Bitki çaylarının bazı kişiler için çeşitli riskler teşkil edebileceğini vurgulayan Baldede, “Birçok kişi istediği kadar bitki çayı tüketebileceklerini, her şeyi tüketebileceklerini düşünüyorlar. Yalnız kronik hastalıklar, emzikli olması, gebe olması birçok bitki çayının da önünde bir engel. O yüzden uzman kontrollü içinde kronik bir hastalığı ya da gebe emzikli durumu varsa kesinlikle danışıp tüketmeleri gerekiyor. Örneğin yeşil çay... Bu önemli bir detay, çünkü yeşil çayı herkes tüketebileceğini düşünüyor. Ama ne yazık ki böyle bir şey söz konusu değil. Zararlı bir şey değil ama içindeki kafein nedeniyle biz emziklilere, gebelere vermiyoruz. Kan sulandırıcı ilaç kullananlara vermiyoruz yeşil çayı. Bunun gibi birçok bitkinin de kullanımı uzman eşliğinde olmalı. Miktarı da dozajlı olmalı. Özellikle mesela papatya çayından örnek vermek gerekirse, sakinleştirir, uykunuzu düzenler ama fazla miktarı çok yoğun uykuya neden olabilir. Dozajı, miktarı çok önemli. Bu basit bir örnek. Daha sıkıntılı şeylere de neden olabiliyor. O yüzden bitki çaylarının kontrollü ve uzman eşliğinde tüketimi çok önemli” diye konuştu.
"Sade bitki çaylarını içmek daha az risk içerir"

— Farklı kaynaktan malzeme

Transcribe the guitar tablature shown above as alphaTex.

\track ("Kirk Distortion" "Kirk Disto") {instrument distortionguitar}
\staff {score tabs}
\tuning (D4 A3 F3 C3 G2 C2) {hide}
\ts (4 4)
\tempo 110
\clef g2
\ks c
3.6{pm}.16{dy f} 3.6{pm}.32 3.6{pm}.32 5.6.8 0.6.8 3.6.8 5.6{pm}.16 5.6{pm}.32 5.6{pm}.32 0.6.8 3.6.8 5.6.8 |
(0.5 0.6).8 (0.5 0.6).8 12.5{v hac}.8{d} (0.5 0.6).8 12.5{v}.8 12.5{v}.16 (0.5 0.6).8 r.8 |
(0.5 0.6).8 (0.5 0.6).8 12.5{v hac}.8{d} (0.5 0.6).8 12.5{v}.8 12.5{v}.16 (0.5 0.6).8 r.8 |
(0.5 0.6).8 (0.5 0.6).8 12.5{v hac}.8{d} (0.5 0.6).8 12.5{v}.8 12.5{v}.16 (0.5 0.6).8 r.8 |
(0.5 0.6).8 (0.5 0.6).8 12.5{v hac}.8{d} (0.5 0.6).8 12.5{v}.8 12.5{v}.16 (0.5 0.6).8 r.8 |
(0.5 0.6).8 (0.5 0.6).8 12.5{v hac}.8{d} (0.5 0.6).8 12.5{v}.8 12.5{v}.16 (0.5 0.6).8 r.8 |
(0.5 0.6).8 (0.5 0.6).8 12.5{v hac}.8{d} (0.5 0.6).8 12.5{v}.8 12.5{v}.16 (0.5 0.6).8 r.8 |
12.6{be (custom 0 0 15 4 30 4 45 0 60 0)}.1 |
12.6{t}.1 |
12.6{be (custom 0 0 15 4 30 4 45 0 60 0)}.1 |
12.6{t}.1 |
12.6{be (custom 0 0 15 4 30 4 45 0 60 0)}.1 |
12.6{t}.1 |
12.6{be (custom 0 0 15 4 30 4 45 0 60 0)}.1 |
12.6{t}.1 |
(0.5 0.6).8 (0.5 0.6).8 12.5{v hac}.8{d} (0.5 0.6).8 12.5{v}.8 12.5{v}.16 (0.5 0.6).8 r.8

Bitki çaylarının doğruluğunun ve gerçekliğinin son derece önemli olduğunu söyleyen Baldede, “O yüzden benim tavsiyem bitki çaylarını eczaneden, eczacılardan, onların kontrolünde almanız. Güvendiğiniz bir aktar olursa tabii ki olabilir ama başka bitki çayı bile temin edebiliyoruz gittiğimizde. Ne kadardır orada, nasıl muhafaza ediliyor gibi bir çok detay bitki çaylarının tüketiminde önemli ve en önemlisi aslında bitki çaylarını karıştırmak. Kendi başımıza yaptığımız bitki çayı karışımı başka rahatsızlıklara neden olabiliyor. Her bitki bir ilaçtır. O yüzden çok karıştırmamak, çok üst üste koymamak, sade bitki çaylarını içmek daha az risk içerir” şeklinde konuştu.